• Truckers protest looms as new traffic regulations cause delays at the Slovenia-Croatia border

    13 June 2019

    On June 1, the Slovenian government introduced new regulations for trucks heavier than 7.5 tons transiting Slovenia on a key road freight corridor which connects Central Europe with south-eastern Europe and Turkey. These vehicles will no longer be allowed to use six border crossings with Croatia in the south of the country. Since the beginning of June, the restrictions have led to increased congestion at other border crossings as traffic started to divert, causing longer waiting times and additional transportation costs. With the holiday period starting soon, congestion issues at border crossings are likely to worsen for cargo traffic between July and early September.

    Six border crossings closed to reduce truck traffic

    The Slovenian government has banned transit traffic in order to improve the safety and quality of life of the local population. The affected border crossings include Starod, Jelšane, Bistrica ob Sotli, Zavrč, Dobovec, and Središče ob Dravi in the south of the country where more than 1,000 trucks pass small villages to or from Croatia every day. Exceptions reportedly apply to trucks from cities bordering Slovenia and from the nearby Croatian regions of Istarska, Primorsko-Goranska, and Ličko-Senjska. According to sources, there will be no restrictions for trucks which deliver or pick-up shipments in Slovenia.

    Slovenian-Croatian border crossings (red indicates those closed for trucks in transit);
    Source: Resilience360

    Truck drivers plan to protest as ministers meet on June 13

    Since June 4, Croatian media sources have reported about complaints on increased waiting times for trucks at the border crossings of Gruskovje and Obrezje as truck drivers started to reroute from the blocked border crossings. This led the Association of Croatian Road Hauliers to announce discussions of a potential protest and road blockades on an unspecified date. On June 10, representatives from the Croatian and Slovenian transport ministries then scheduled a meeting for June 13 to find a solution to the growing congestion issue. A proposal reportedly foresees opening 17 smaller border crossings between Slovenia and Croatia only for haulers from the two countries.

    Outlook and recommendations

    As trucks transiting Slovenia are now forced to use a limited number of border crossings to or from Croatia, supply chains relying on road freight services through south-eastern Europe have slowed in recent weeks. On June 12, waiting times of several hours for trucks were still reported at the Gruskovje and Obrezje border crossings, both located on major highways connecting to the cities of Maribor and Ljubljana. A potential protest by Croatian truck drivers would likely further disrupt road traffic, forcing trucks to take lengthy diversions through Hungary and Austria to bypass Slovenia.

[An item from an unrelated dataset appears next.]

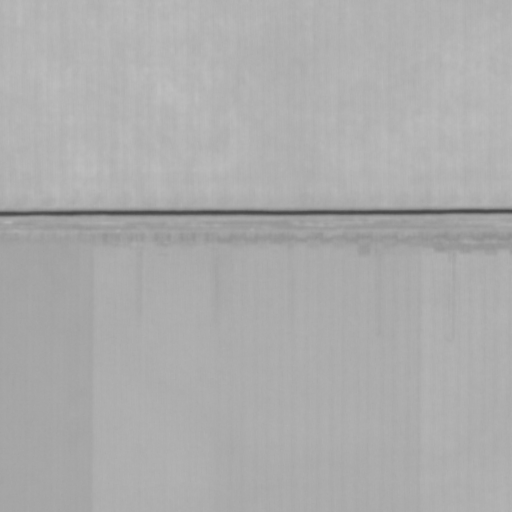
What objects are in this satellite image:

    Should the disruption last until the start of the holiday season in July, additional passenger vehicle traffic and congestion can be expected at key border crossings between Slovenia and Croatia until at least early September. To reduce transit times and associated transportation costs, customers are advised to closely monitor the situation at key border crossings and consider re-routing transit traffic to either Gruškovje, Obrežje, or Sečovlje border crossings depending on current waiting times.